> [ASSIGNMENT] Your answer must be an exact copy of the records below, with every picture left out.

> [ENTRIES SUPPLIED]
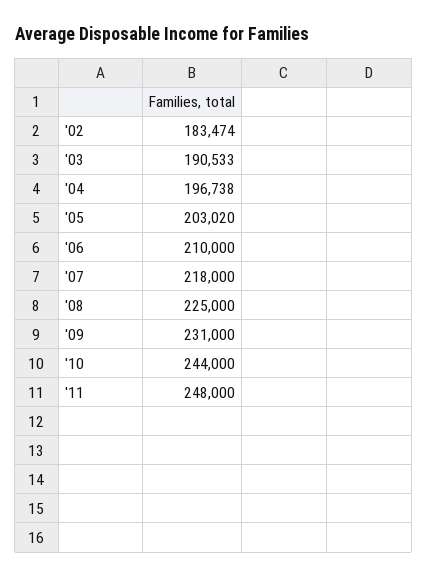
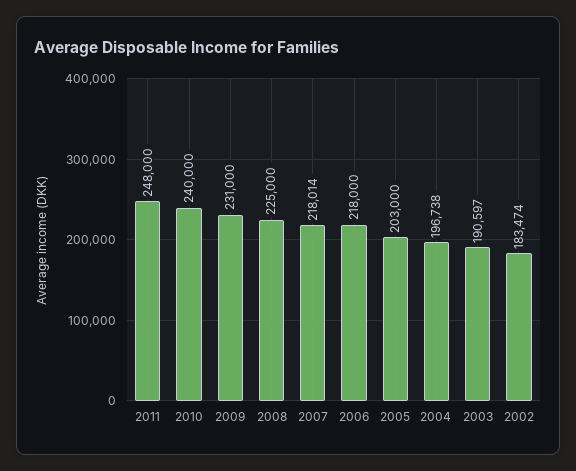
  {
    "'02": 183474,
-   "'03": 190533,
+   "'03": 190597,
    "'04": 196738,
-   "'05": 203020,
+   "'05": 203000,
-   "'06": 210000,
+   "'06": 218000,
-   "'07": 218000,
+   "'07": 218014,
    "'08": 225000,
    "'09": 231000,
-   "'10": 244000,
+   "'10": 240000,
    "'11": 248000
  }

> [ANSWER AREA]
  {
    "'02": 183474,
-   "'03": 190533,
+   "'03": 190597,
    "'04": 196738,
-   "'05": 203020,
+   "'05": 203000,
-   "'06": 210000,
+   "'06": 218000,
-   "'07": 218000,
+   "'07": 218014,
    "'08": 225000,
    "'09": 231000,
-   "'10": 244000,
+   "'10": 240000,
    "'11": 248000
  }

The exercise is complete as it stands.